Jean-Philippe Dorosier. Je suis clair et définitif sur cela. Et en dépit de la tentative de plaidoirie de Laetitia Charles-Bonnard, je ne pense pas que Bruno Retailleau puisse s'en sortir ainsi. Mais les Français, et d'abord les parlementaires, jugeront. Tout à l'heure, Magali Lafourcade a cité Hans Kelsen pour comprendre Kelsen est au droit et à la perception du droit, ce que Copernic est à l'astronomie et à la perception du monde. C'est-à-dire qu'il a véritablement révolutionné la façon de penser et de percevoir le droit. Ça ne veut pas dire qu'on doit être d'accord avec lui. Il y a des gens qui ne sont toujours pas d'accord avec Copernic.

On peut contester Hans Kelsen, mais en tout cas, tout le monde aujourd'hui, tout jury se positionne par rapport à la pensée de Kelsen. Et donc ce qu'il a dit est véritablement important et en réalité prolonge ce qui a été dit en 1789 par les révolutionnaires lorsqu'ils ont voulu faire quoi ? Ils ont voulu limiter le pouvoir absolu du roi en inscrivant ses prérogatives dans un texte qu'ils appelaient Constitution. Ce n'était pas contre la monarchie en 1789. Au contraire, ils voulaient une monarchie constitutionnelle, une monarchie à l'anglaise mais où, en France, il y aurait un texte constitutionnel. Ils commencent par faire quoi ?

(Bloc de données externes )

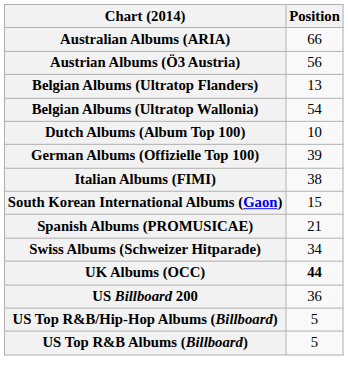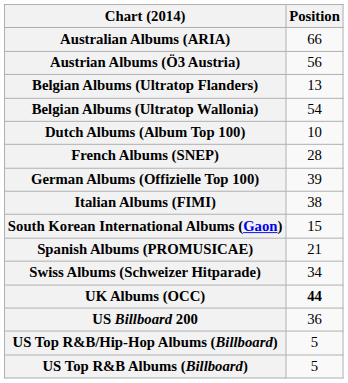+ row: French Albums (SNEP) | 28
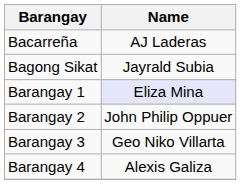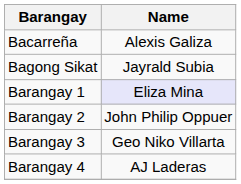Bacarreña | Name: AJ Laderas -> Alexis Galiza
Barangay 4 | Name: Alexis Galiza -> AJ Laderas
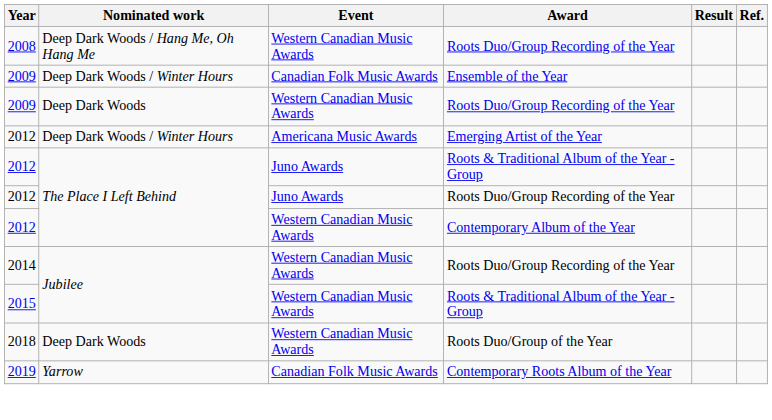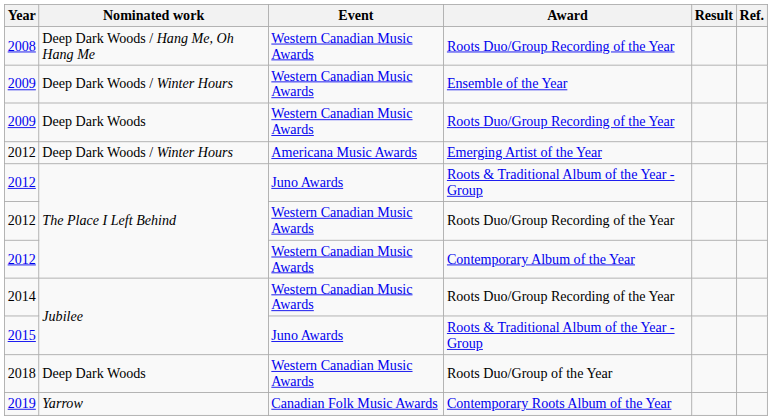2009 / Ensemble of the Year | Event: Canadian Folk Music Awards -> Western Canadian Music Awards
2012 / Roots Duo/Group Recording of the Year | Event: Juno Awards -> Western Canadian Music Awards
2015 | Event: Western Canadian Music Awards -> Juno Awards
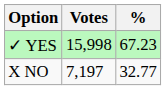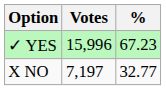✓ YES | Votes: 15,998 -> 15,996
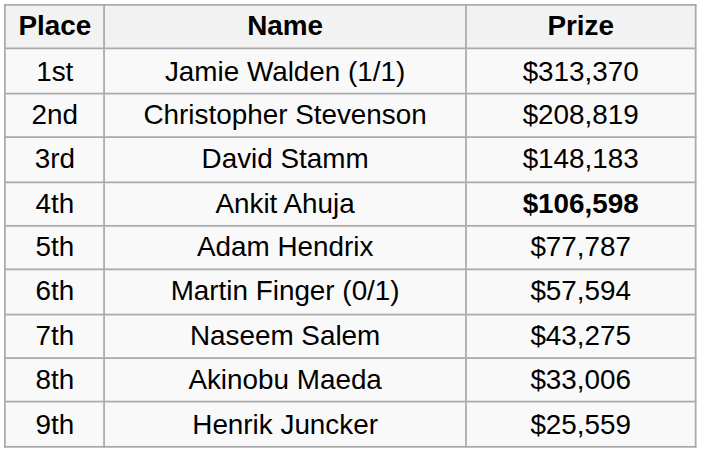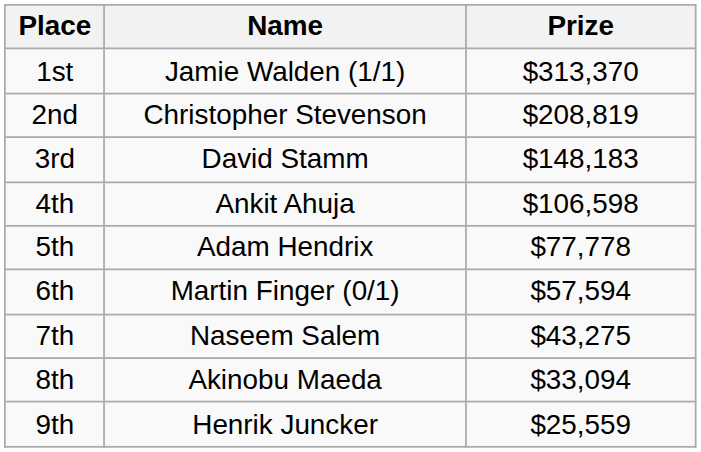4th | Prize: bold -> normal
5th | Prize: $77,787 -> $77,778
8th | Prize: $33,006 -> $33,094
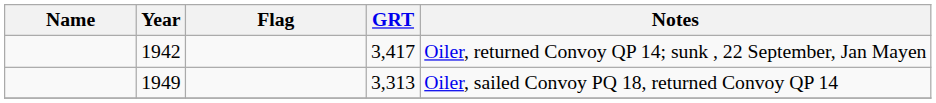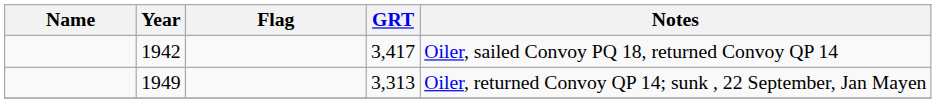3,417 | Notes: Oiler, returned Convoy QP 14; sunk , 22 September, Jan Mayen -> Oiler, sailed Convoy PQ 18, returned Convoy QP 14
3,313 | Notes: Oiler, sailed Convoy PQ 18, returned Convoy QP 14 -> Oiler, returned Convoy QP 14; sunk , 22 September, Jan Mayen
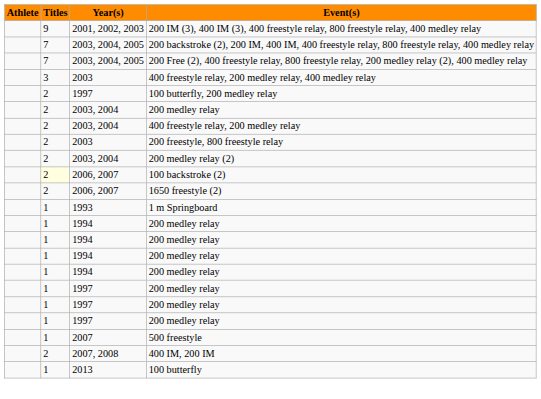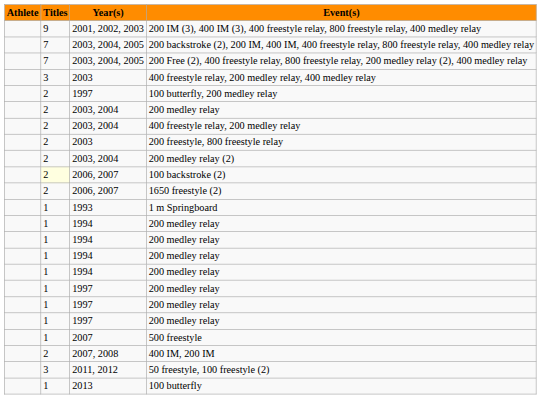+ row: 3 | 2011, 2012 | 50 freestyle, 100 freestyle (2)
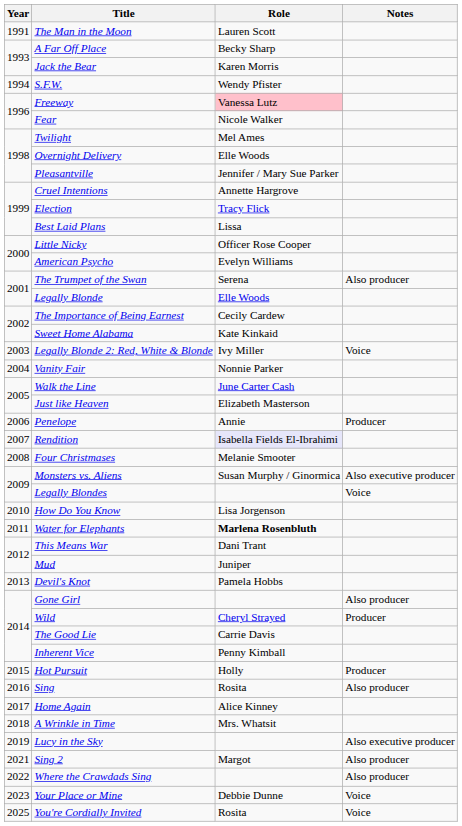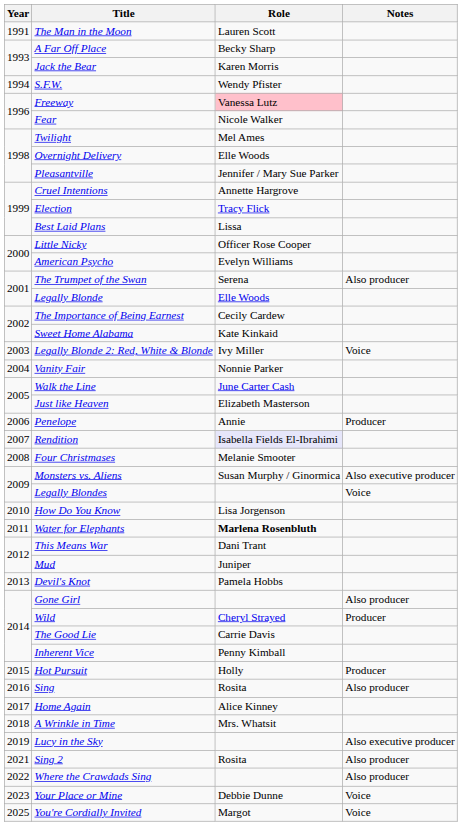Sing 2 | Role: Margot -> Rosita
You're Cordially Invited | Role: Rosita -> Margot
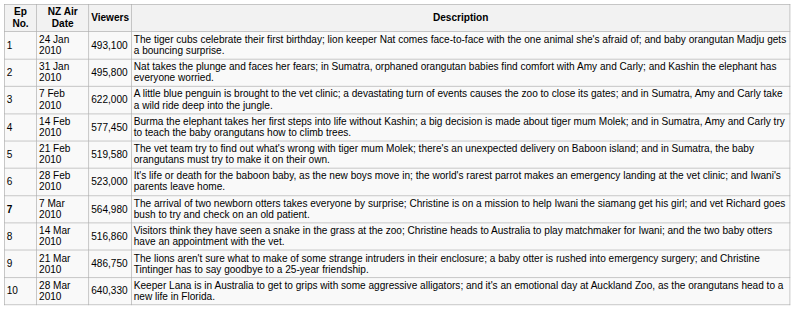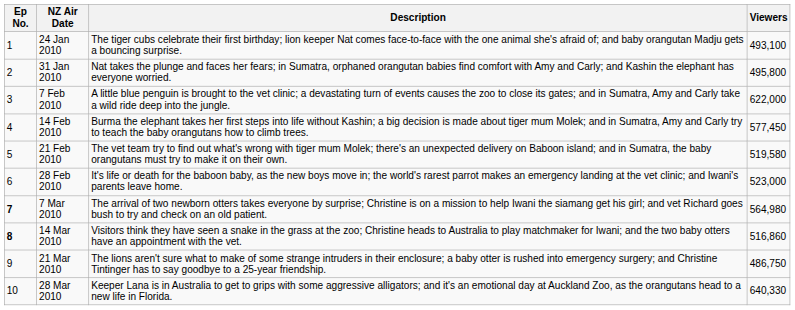columns swapped: Description <-> Viewers
14 Mar 2010 | Ep No.: normal -> bold
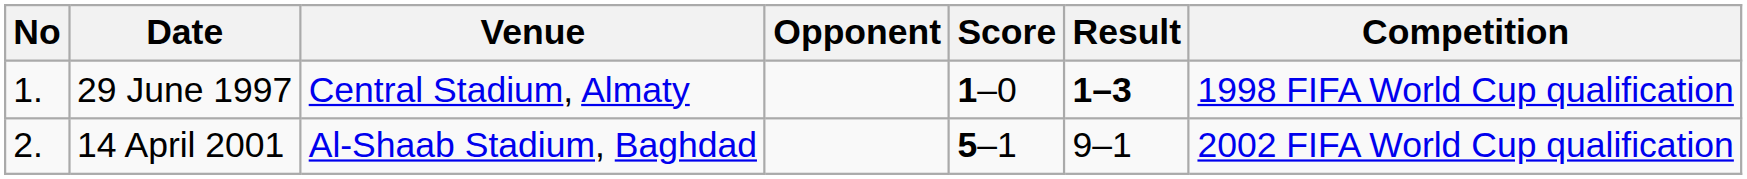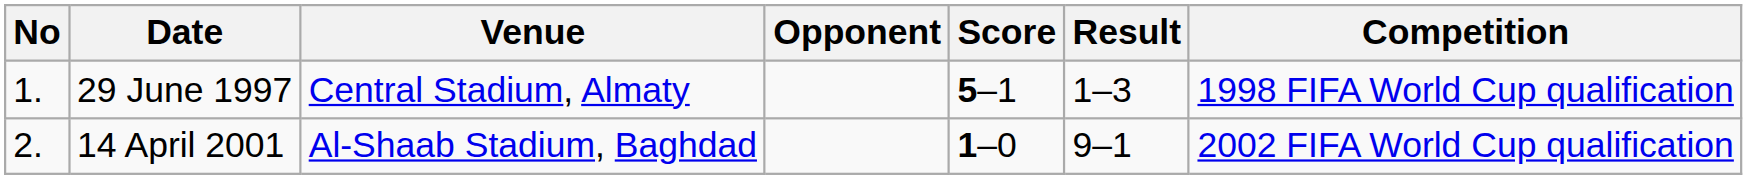29 June 1997 | Score: 1–0 -> 5–1
29 June 1997 | Result: bold -> normal
14 April 2001 | Score: 5–1 -> 1–0
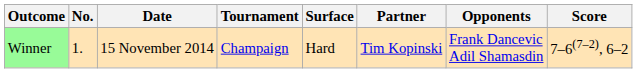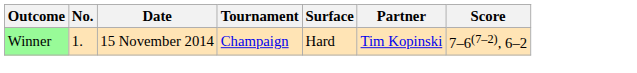- column: Opponents | Frank Dancevic Adil Shamasdin
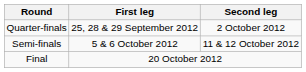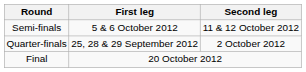rows swapped: Quarter-finals <-> Semi-finals
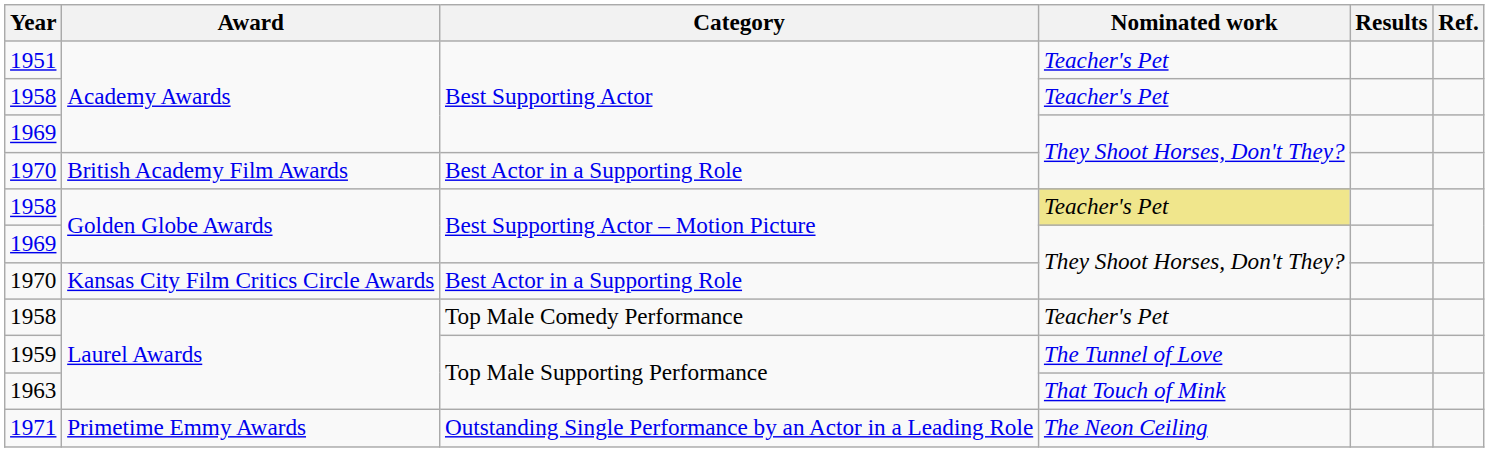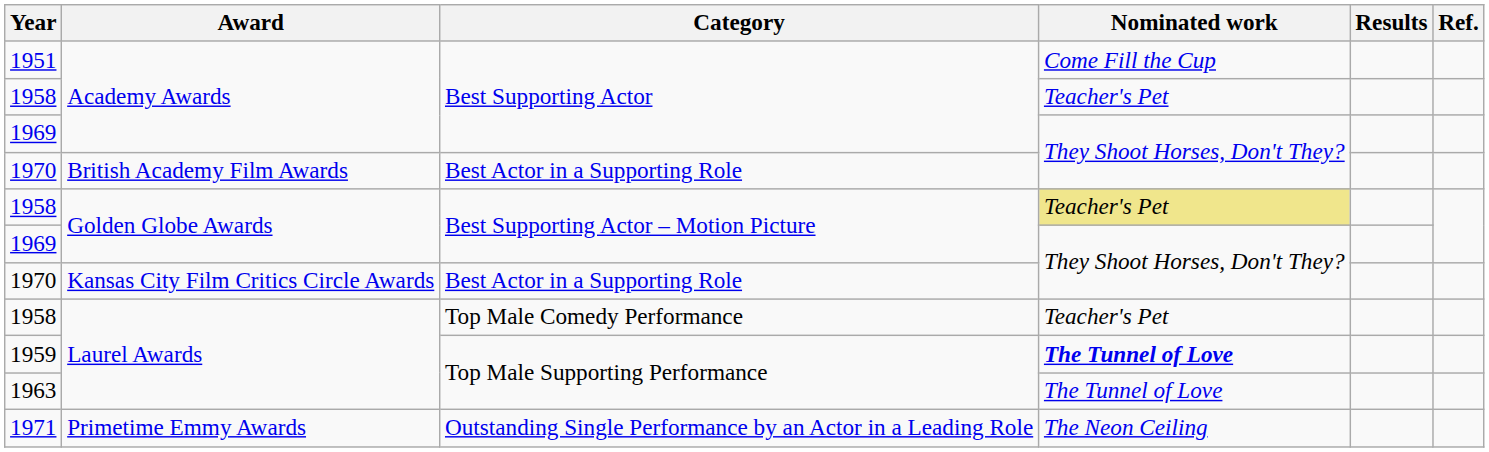1951 | Nominated work: Teacher's Pet -> Come Fill the Cup
1959 | Nominated work: normal -> bold
1963 | Nominated work: That Touch of Mink -> The Tunnel of Love
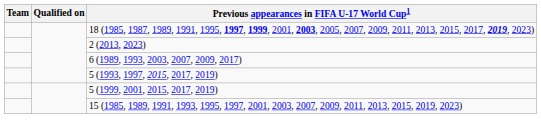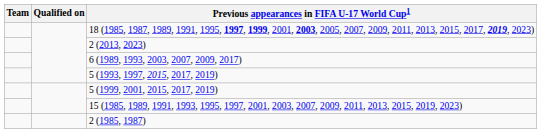+ row: 2 (1985, 1987)
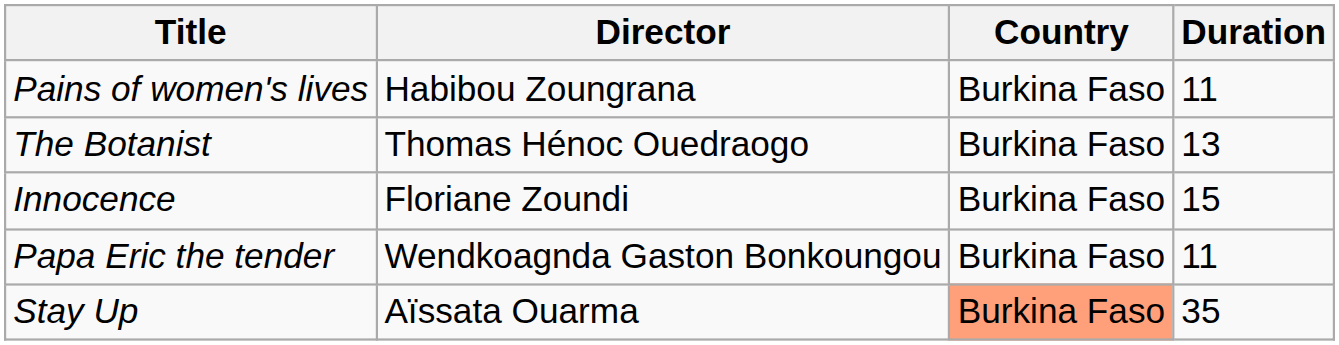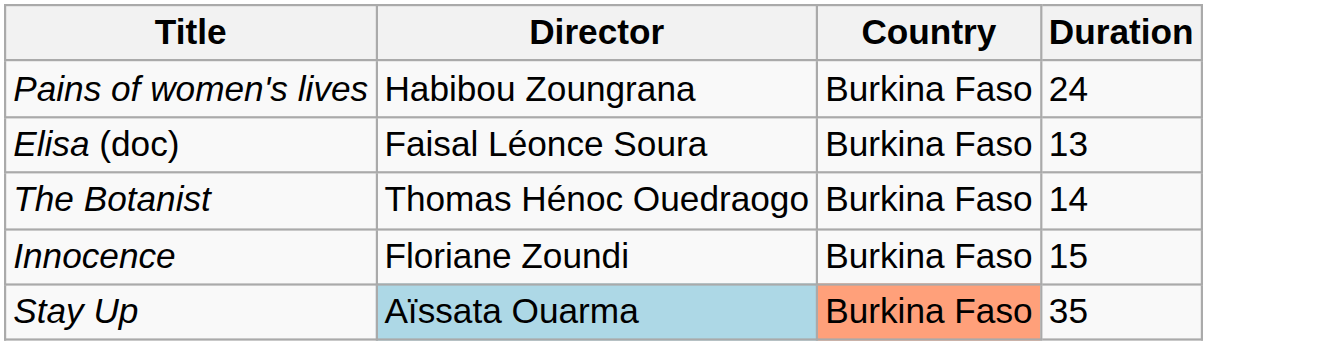Pains of women's lives | Duration: 11 -> 24
+ row: Elisa (doc) | Faisal Léonce Soura | Burkina Faso | 13
The Botanist | Duration: 13 -> 14
- row: Papa Eric the tender | Wendkoagnda Gaston Bonkoungou | Burkina Faso | 11
Stay Up | Director: no background -> lightblue background
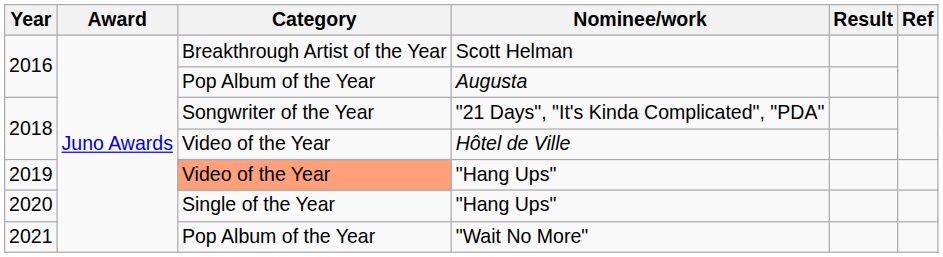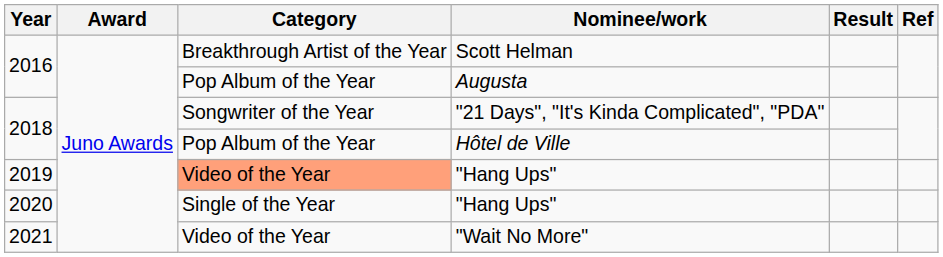Hôtel de Ville | Category: Video of the Year -> Pop Album of the Year
"Wait No More" | Category: Pop Album of the Year -> Video of the Year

Cette déclaration des droits de l'homme et du citoyen du 26 août 1789 dans laquelle ils inscrivent à l'article 16 toute société dans laquelle la garantie des droits n'est pas assurée ni la séparation des pouvoirs déterminés n'a point de constitution. Et l'état de droit, c'est cela. C'est la garantie des droits et la séparation des pouvoirs. Ce que dit Bruno Retailleau, c'est que ce principe-là qui est la traduction de l'état de droit, c'est-à-dire la subordination de l'action de l'état à la règle juridique n'est ni intangible ni sacrée. Eh bien, je regrette si cela c'est intangible c'est fondamental je ne suis pas trop sur le sacré moi mais c'est intangible et c'est fondamental.

On peut faire évoluer l'état du droit, on peut faire évoluer la constitution, on peut y inscrire de nouveaux droits, on peut en supprimer certains si on juge qu'ils n'ont plus à être garantis et aujourd'hui tout cela effectivement c'est une appréciation qui peut être introduite dans le débat.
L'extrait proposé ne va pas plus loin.